In the above case, A is a subset of A,B,C. However because I've treated both as strings, it doesnt work.
In the above y is just one value and z is 1 and 3. The data frames sample I'll be testing is 10,000 rows and the y will have 1-5 values per row and z 1-100 per row. It looks like the 1-5 are always a subset of z, but I'd like to check.
Upvotes: 0
Views: 95
Reputation: 17279
I think it might work better for you not to use your lapply
and toString
combination, but store the lists in your data frame. For this purpose, I find the tbl_df
(as found in the tibble
package) more friendly, although I believe data.table
objects can do this as well (someone correct me if I'm wrong)
library(tibble)
y_char <- list("ABC", "A")
z_char <- list("ABC", c("A", "B", "C"))
X <- data_frame(y = y_char,
z = z_char)
Notice that when you print X
now, your entries in each row of the tibble
are entries from the list.
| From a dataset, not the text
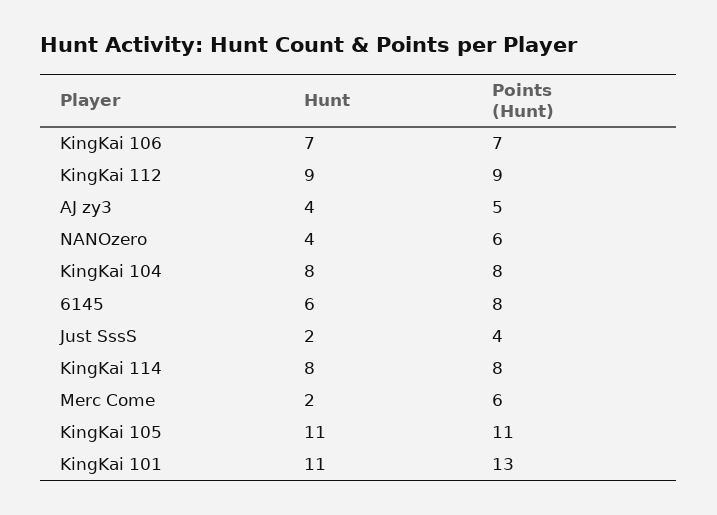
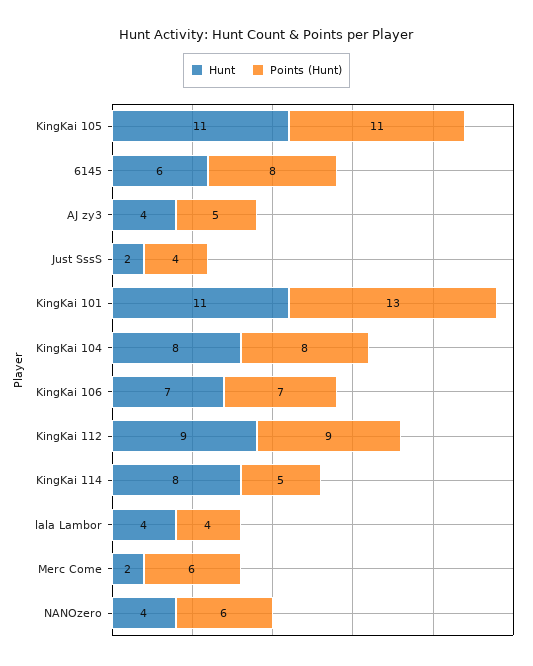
Points (Hunt), KingKai 114: 8 -> 5
Hunt, lala Lambor: none -> 4
Points (Hunt), lala Lambor: none -> 4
Now we can use mapply
to do pairwise comparison.
# All y in z
mapply(function(x, y) all(x %in% y),
X$y,
X$z)
# All z in y
mapply(function(x, y) all(y %in% x),
X$y,
X$z)
Upvotes: 1
Reputation: 8413
df = data.frame(y=c("ABC","A"), z=c("ABC","A,B,C"))
apply(df, 1, function(x) { # perform rowise ops.
y = unlist(strsplit(x[1], ",")) # splitting X$y if incase it had ","
z = y %in% unlist(strsplit(x[2], ",")) # check how many of 'X$y' present in 'X$z'
if (sum(z) == length(y)) # if all present then return TRUE
return(TRUE)
else
return(FALSE)
})
# 1] TRUE TRUE
# Case 2: changed the data. You will have to define if you want perfect subset or not. Accordingly we can update the code
df = data.frame(y=c("ABC","A,B,D"), z=c("ABC","A,B,C"))
#[1] TRUE FALSE
Upvotes: 1